口腔衛生を保つことも重要ですが、固定部分を強くブラッシングするのは避けます。柔らかい歯ブラシで優しく磨き、うがい薬で口をすすぎます。
定期的な経過観察が必要です。歯科医師の指示に従って通院し、歯の状態をチェックしてもらいます。レントゲンで骨との結合状況を確認します。
再植した歯は、時間が経つと変色することがあります。また、歯根が吸収されるなどの合併症が起こる可能性もあります。長期的な経過観察が重要です。
予防策
歯が抜けるような事故を防ぐための予防策も考えましょう。
スポーツをする際は、マウスガードの着用を検討します。特にコンタクトスポーツや転倒のリスクが高いスポーツでは、マウスガードが歯を守ります。

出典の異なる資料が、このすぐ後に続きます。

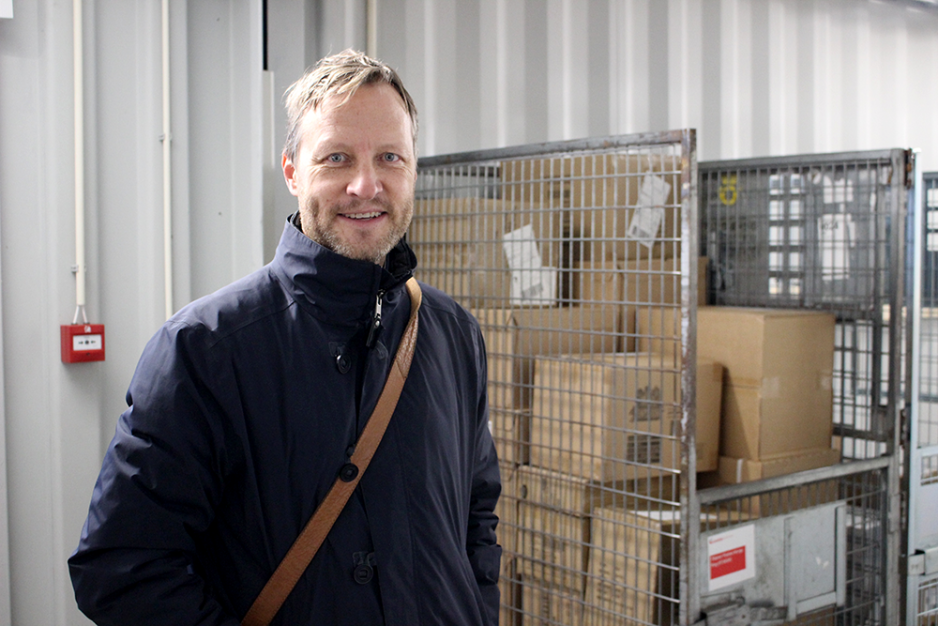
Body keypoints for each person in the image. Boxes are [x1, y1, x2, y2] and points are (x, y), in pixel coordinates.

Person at [69, 49, 502, 626]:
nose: (365, 184)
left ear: (413, 169)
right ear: (293, 170)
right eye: (337, 158)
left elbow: (477, 516)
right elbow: (122, 568)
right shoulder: (204, 349)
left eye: (389, 157)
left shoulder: (453, 335)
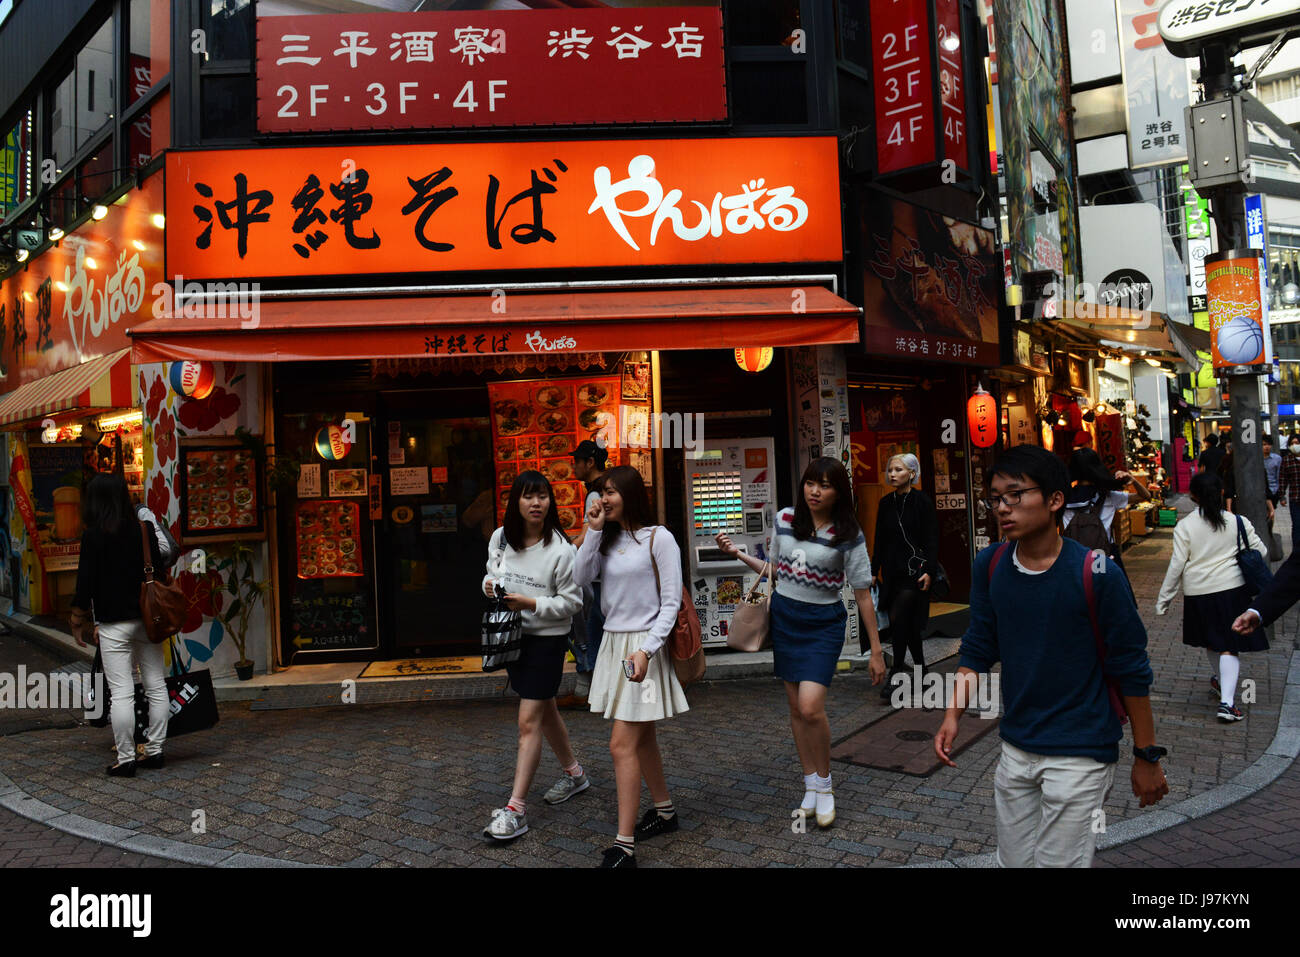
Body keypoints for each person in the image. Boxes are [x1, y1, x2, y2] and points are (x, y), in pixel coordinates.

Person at [933, 445, 1168, 868]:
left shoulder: (1097, 573)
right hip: (1017, 748)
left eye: (1016, 495)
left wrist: (1147, 754)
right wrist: (953, 714)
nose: (1002, 508)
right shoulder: (990, 565)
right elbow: (979, 645)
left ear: (1055, 500)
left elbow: (1131, 668)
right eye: (995, 498)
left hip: (1081, 751)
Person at [716, 457, 886, 828]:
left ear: (838, 492)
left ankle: (824, 785)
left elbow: (862, 594)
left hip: (823, 624)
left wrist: (875, 651)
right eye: (811, 482)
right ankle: (809, 783)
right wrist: (738, 554)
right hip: (786, 620)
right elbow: (775, 571)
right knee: (795, 709)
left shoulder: (849, 535)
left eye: (824, 485)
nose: (815, 490)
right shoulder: (786, 520)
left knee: (811, 707)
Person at [574, 465, 689, 868]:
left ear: (630, 493)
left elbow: (671, 601)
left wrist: (647, 650)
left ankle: (624, 847)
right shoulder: (605, 539)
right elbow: (579, 578)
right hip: (614, 644)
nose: (603, 498)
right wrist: (591, 530)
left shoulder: (659, 538)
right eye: (600, 492)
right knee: (642, 739)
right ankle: (665, 811)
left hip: (643, 649)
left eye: (610, 491)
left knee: (621, 744)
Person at [480, 471, 588, 841]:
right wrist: (490, 586)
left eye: (542, 496)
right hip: (512, 638)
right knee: (546, 711)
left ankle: (516, 809)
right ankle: (575, 775)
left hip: (547, 642)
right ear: (516, 502)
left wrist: (531, 603)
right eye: (528, 496)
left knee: (529, 720)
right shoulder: (501, 538)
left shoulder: (561, 548)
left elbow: (573, 603)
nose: (536, 503)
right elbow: (490, 575)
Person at [69, 474, 168, 777]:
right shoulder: (143, 529)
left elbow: (84, 584)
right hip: (147, 619)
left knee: (122, 692)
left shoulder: (93, 536)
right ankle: (155, 751)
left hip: (113, 625)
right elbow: (160, 573)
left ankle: (126, 759)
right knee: (155, 685)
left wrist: (77, 619)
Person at [1156, 472, 1267, 722]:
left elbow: (1176, 565)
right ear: (1221, 493)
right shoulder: (1238, 522)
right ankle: (1227, 703)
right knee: (1229, 645)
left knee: (1212, 641)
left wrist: (1164, 599)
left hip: (1198, 594)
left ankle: (1221, 683)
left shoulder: (1185, 526)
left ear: (1192, 495)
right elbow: (1262, 551)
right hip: (1232, 590)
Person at [871, 453, 939, 701]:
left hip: (916, 573)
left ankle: (895, 673)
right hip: (892, 572)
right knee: (906, 626)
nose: (892, 474)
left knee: (899, 619)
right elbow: (879, 539)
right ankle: (922, 672)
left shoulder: (922, 502)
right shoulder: (885, 503)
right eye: (890, 470)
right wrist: (872, 570)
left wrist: (930, 571)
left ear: (912, 473)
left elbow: (932, 539)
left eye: (898, 470)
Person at [567, 439, 608, 706]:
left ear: (589, 463)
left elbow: (586, 536)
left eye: (577, 461)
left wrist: (563, 549)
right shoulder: (609, 486)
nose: (573, 466)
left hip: (596, 573)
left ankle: (588, 686)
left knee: (587, 628)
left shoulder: (594, 494)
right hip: (609, 570)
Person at [1062, 447, 1150, 566]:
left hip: (1075, 556)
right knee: (1103, 582)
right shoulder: (1109, 496)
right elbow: (1144, 496)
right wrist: (1132, 479)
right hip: (1102, 555)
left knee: (1080, 583)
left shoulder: (1063, 499)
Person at [1276, 434, 1300, 552]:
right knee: (1297, 526)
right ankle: (1296, 552)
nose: (1295, 445)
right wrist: (1282, 496)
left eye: (1297, 443)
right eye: (1292, 443)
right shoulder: (1287, 460)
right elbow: (1283, 479)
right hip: (1295, 498)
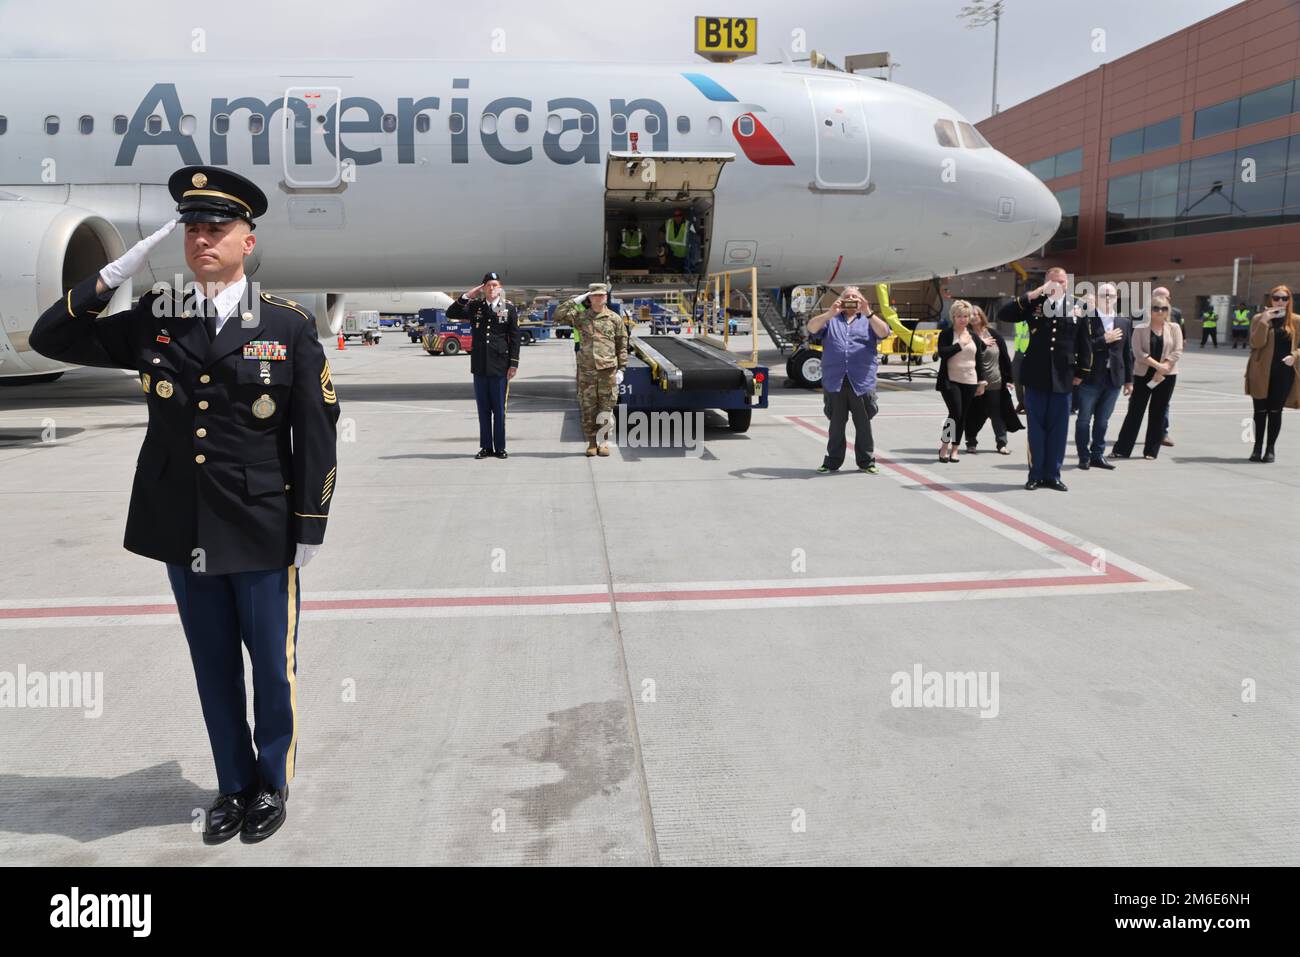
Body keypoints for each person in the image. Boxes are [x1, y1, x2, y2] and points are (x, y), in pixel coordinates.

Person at [29, 166, 340, 845]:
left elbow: (315, 428)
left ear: (247, 241)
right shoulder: (154, 320)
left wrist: (310, 523)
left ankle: (272, 783)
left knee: (271, 666)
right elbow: (50, 338)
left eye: (217, 227)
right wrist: (113, 274)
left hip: (262, 527)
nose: (202, 237)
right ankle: (232, 785)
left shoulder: (285, 327)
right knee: (212, 664)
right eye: (193, 227)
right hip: (184, 525)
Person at [998, 267, 1092, 490]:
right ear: (1046, 283)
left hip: (1063, 377)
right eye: (1054, 281)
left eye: (1062, 281)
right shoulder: (1034, 303)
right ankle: (1035, 474)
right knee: (1036, 429)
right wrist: (1031, 294)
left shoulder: (1079, 307)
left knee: (1058, 430)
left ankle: (1053, 475)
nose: (1059, 285)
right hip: (1036, 375)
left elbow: (1085, 344)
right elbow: (1004, 315)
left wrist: (1082, 373)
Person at [805, 286, 889, 473]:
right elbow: (811, 327)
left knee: (863, 424)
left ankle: (867, 462)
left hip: (861, 380)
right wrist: (829, 313)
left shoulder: (868, 320)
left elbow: (884, 333)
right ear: (841, 300)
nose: (850, 299)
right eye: (847, 296)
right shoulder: (832, 320)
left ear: (861, 300)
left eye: (854, 296)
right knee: (835, 425)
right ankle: (832, 461)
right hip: (835, 380)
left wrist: (868, 312)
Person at [448, 272, 520, 459]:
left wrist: (513, 363)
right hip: (480, 365)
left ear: (500, 287)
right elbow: (451, 313)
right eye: (488, 285)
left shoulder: (508, 308)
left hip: (499, 366)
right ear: (483, 288)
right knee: (483, 409)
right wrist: (468, 295)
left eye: (495, 285)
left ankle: (500, 448)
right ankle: (486, 447)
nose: (492, 288)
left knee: (499, 409)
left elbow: (515, 338)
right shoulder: (475, 307)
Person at [1112, 294, 1183, 460]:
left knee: (1158, 412)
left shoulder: (1174, 328)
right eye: (1156, 308)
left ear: (1168, 311)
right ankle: (1122, 449)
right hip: (1144, 374)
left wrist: (1164, 367)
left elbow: (1177, 350)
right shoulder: (1140, 328)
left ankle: (1151, 451)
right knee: (1135, 412)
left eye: (1163, 308)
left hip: (1167, 375)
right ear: (1150, 311)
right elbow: (1138, 353)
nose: (1160, 311)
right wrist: (1158, 366)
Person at [1074, 282, 1133, 470]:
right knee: (1084, 419)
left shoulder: (1123, 321)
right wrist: (1104, 340)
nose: (1107, 298)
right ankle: (1084, 456)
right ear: (1097, 298)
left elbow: (1127, 352)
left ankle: (1097, 455)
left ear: (1116, 298)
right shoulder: (1087, 319)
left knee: (1103, 420)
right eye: (1103, 295)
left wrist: (1129, 380)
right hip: (1090, 378)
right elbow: (1082, 347)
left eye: (1111, 295)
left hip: (1113, 379)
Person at [1244, 285, 1300, 463]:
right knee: (1259, 411)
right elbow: (1256, 343)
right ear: (1271, 299)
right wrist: (1264, 321)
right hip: (1260, 371)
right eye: (1277, 298)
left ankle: (1270, 449)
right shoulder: (1259, 318)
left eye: (1284, 298)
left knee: (1275, 411)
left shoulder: (1296, 321)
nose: (1280, 301)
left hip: (1283, 372)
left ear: (1290, 300)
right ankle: (1256, 448)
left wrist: (1295, 356)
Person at [571, 283, 628, 456]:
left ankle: (603, 442)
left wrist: (622, 369)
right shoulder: (581, 317)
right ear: (589, 298)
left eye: (602, 295)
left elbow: (622, 345)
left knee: (606, 409)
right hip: (586, 372)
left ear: (606, 297)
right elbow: (558, 315)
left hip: (607, 372)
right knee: (588, 408)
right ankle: (591, 442)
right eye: (595, 295)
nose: (599, 298)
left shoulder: (614, 318)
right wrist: (575, 301)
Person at [963, 305, 1021, 455]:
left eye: (977, 313)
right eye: (971, 314)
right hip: (973, 383)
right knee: (975, 414)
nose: (974, 316)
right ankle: (971, 442)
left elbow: (1004, 358)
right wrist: (981, 344)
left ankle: (1001, 443)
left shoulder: (994, 335)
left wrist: (1009, 379)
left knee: (997, 414)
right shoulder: (966, 335)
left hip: (995, 382)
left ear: (982, 316)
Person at [935, 300, 987, 463]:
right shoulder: (946, 334)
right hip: (950, 380)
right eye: (959, 316)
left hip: (970, 381)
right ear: (953, 317)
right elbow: (943, 353)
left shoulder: (973, 336)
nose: (963, 319)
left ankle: (955, 449)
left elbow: (979, 359)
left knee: (962, 415)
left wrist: (982, 381)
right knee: (955, 413)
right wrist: (960, 344)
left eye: (966, 316)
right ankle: (944, 445)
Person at [1152, 286, 1181, 447]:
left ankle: (1162, 433)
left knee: (1164, 403)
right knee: (1137, 403)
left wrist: (1167, 364)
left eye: (1166, 298)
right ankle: (1132, 433)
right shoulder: (1140, 314)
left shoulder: (1176, 314)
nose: (1163, 302)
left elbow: (1180, 341)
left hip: (1166, 368)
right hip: (1145, 366)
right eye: (1158, 297)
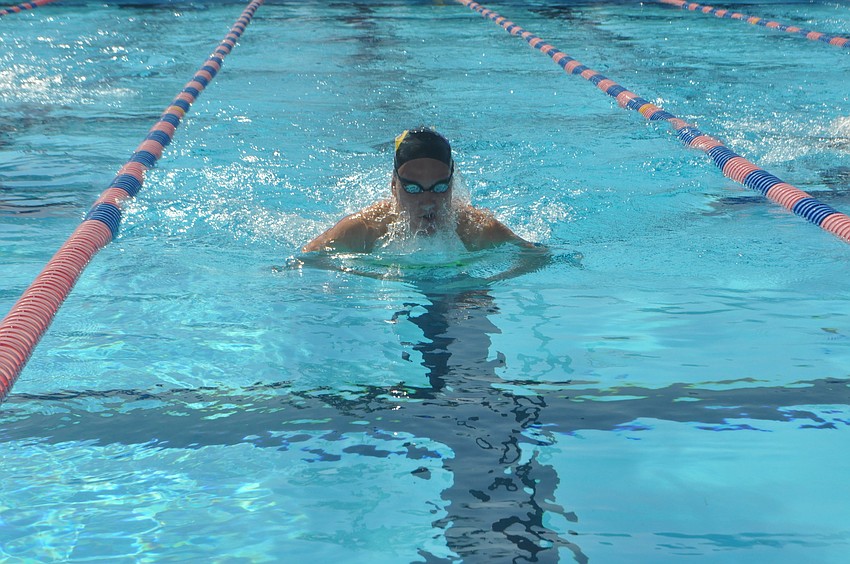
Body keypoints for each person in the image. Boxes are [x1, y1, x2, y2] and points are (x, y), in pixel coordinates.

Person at [302, 128, 535, 253]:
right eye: (413, 189)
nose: (427, 201)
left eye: (440, 187)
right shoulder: (364, 230)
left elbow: (534, 258)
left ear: (452, 184)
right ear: (394, 186)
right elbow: (305, 260)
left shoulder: (478, 231)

子どもの場合、遊具での遊び方や自転車の乗り方など、安全な行動を教えることも大切です。
交通事故を防ぐため、シートベルトの着用や自転車のヘルメット着用を徹底します。
定期的な歯科検診も重要です。虫歯や歯周病で歯が弱っていると、わずかな衝撃で抜けることがあります。
まとめ
歯が抜けた時は、冷静に対処することが重要です。抜けた歯を見つけ、歯根部分を触らず、歯牙保存液または牛乳に入れて保存し、できるだけ早く歯科医院を受診します。
適切な対処により、永久歯は元の位置に戻せる可能性があります。30分から1時間以内の受診が理想的ですが、時間が経っても諦めず、必ず歯科医師に相談しましょう。日頃から緊急時の対処法を知っておくことで、いざという時に適切に行動できます。